Silence at the Donmar Warehouse review: a powerful and painful Partition drama

·2-min read
 (Manuel Harlan)
(Manuel Harlan)

Seventy-five years ago, esteemed lawyer Cyril Radcliffe was given the job of drawing a boundary line between India and Pakistan, carving up the former ‘jewel in the crown’ of the British empire into two newly independent states. Just one snag: he’d never even been to India.

Silence, a co-production between the Donmar Warehouse and South Asian company Tara Theatre, explores the appalling humanitarian crisis that followed Partition, as Hindus, Muslims and Sikhs turned against their neighbours. It offers much-needed scrutiny of Britain’s role in this cataclysm. But somehow, its stories feel muffled, never reaching the expected crescendo of fury.

Its framing device follows journalist Mina (Nimmi Harasgama), who has persuaded her apathetic newsroom colleagues to let her write about the 75th anniversary of Partition. They’ve only agreed on the condition that she gets her father (Bhasker Patel) to open up about his own experiences for that all-important human-interest angle. But he stays silent, reluctant to revisit decades-old trauma. So Mina harvests other stories from those days, capturing a sub-continent’s worth of half-buried memories.
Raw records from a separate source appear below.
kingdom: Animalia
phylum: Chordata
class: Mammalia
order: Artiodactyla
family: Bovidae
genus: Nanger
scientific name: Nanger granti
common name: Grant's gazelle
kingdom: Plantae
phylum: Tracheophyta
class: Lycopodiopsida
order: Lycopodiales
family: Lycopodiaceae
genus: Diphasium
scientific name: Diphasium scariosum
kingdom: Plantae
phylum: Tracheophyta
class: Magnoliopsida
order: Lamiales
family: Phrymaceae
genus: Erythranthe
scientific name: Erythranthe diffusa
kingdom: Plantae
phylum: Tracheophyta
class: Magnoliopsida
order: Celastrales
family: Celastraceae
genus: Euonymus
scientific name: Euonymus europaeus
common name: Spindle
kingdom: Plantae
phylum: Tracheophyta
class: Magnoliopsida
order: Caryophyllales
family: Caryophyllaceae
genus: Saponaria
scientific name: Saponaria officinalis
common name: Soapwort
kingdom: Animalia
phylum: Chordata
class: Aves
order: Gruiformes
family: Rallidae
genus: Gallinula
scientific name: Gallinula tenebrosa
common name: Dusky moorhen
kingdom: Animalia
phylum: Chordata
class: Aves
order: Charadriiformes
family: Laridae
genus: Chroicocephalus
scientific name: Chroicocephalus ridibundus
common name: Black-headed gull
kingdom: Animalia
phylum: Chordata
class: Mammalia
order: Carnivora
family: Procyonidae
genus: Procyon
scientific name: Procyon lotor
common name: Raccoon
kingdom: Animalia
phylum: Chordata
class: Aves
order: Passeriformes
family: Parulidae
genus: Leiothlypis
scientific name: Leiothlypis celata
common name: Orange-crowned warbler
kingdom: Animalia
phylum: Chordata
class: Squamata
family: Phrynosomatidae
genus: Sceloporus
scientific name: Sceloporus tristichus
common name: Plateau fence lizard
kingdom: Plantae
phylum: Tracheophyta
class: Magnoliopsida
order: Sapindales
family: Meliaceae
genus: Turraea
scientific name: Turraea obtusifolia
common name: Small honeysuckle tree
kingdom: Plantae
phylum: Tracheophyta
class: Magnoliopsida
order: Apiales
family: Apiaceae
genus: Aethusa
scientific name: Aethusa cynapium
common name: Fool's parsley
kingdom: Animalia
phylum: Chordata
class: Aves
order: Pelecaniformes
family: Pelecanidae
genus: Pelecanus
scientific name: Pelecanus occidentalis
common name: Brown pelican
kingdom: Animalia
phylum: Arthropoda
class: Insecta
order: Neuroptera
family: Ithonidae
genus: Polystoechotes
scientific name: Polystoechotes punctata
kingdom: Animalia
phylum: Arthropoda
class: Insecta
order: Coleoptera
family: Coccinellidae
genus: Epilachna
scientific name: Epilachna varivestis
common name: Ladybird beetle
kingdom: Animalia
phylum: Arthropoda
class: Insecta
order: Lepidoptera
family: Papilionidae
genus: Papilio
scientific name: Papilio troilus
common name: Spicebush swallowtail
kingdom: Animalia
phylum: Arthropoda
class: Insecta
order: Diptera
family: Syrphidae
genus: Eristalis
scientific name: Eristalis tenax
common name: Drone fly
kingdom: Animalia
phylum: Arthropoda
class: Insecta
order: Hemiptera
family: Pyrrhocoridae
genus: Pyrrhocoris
Although this play is credited to a supergroup of four award-winning playwrights – Sonali Bhattacharyya, Gurpreet Kaur Bhatti, Ishy Din and Alexandra Wood – there’s a surprising lack of dramatic imagination in what follows. Instead, it’s a pretty straightforward staging of its source matter, journalist Kavita Puri’s Radio 4 documentary series-turned-book Partition Stories. Actors step forward, one by one, to narrate true-life stories of the moment when communities were overtaken by violence and displacement: armed gangs turning on peaceful farmers, bodies crushed inside packed trains, lost boys seeking refuge in a crammed masjid.

Renu Brindle and Sujaya Dasgupta in Silence (Manuel Harlan)
Renu Brindle and Sujaya Dasgupta in Silence (Manuel Harlan)

It’s powerful, painful stuff. Still, these stories’ impact is often muted by the performers’ halting delivery, and by Tara Theatre artistic director Abdul Shayek’s cramped, documentary-style staging. An overly elaborate assemblage of canvas screens takes up the bulk of the Donmar’s small stage, leaving the actors with only a small strip of playing space. These screens supplement the narrative with projected archive images, but they mostly feel redundant. We don’t need to see a photo of, say, the distinctive style of jacket favoured by India’s then-PM Nehru, when we’ve just seen an actor on stage wearing it.

But perhaps this overly-literal approach points to an anxiety about trying to contain such a huge mass of experiences in a single play, as well as a sense of responsibility towards the ageing generation who lived them.

Partition still isn’t part of the core curriculum in schools, and this country is still working out how to talk about the British Empire’s messy, complicated legacy. Silence succeeds in opening a conversation, and in serving up a welcome introduction to events that many would rather forget.